> Task requirements
In the data below, retype exactly the line that contains "The window the" and every line after it, through the last.

> Dataset excerpts

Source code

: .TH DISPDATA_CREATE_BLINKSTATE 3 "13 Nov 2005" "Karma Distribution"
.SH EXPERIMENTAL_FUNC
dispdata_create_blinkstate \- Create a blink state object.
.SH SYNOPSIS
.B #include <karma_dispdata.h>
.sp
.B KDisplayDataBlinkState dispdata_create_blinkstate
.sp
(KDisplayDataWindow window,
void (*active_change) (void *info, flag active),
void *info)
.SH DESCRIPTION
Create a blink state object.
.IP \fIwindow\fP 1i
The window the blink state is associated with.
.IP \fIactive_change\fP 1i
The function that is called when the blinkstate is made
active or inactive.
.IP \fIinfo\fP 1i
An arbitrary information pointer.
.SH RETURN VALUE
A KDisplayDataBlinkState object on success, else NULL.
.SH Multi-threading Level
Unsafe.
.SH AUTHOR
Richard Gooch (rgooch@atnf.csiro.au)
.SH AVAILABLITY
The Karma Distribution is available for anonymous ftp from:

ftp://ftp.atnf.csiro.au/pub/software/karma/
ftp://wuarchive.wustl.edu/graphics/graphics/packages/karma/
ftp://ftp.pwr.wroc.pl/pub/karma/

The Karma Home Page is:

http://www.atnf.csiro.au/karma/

> Output below
The window the blink state is associated with.
.IP \fIactive_change\fP 1i
The function that is called when the blinkstate is made
active or inactive.
.IP \fIinfo\fP 1i
An arbitrary information pointer.
.SH RETURN VALUE
A KDisplayDataBlinkState object on success, else NULL.
.SH Multi-threading Level
Unsafe.
.SH AUTHOR
Richard Gooch (rgooch@atnf.csiro.au)
.SH AVAILABLITY
The Karma Distribution is available for anonymous ftp from:

ftp://ftp.atnf.csiro.au/pub/software/karma/
ftp://wuarchive.wustl.edu/graphics/graphics/packages/karma/
ftp://ftp.pwr.wroc.pl/pub/karma/

The Karma Home Page is:

http://www.atnf.csiro.au/karma/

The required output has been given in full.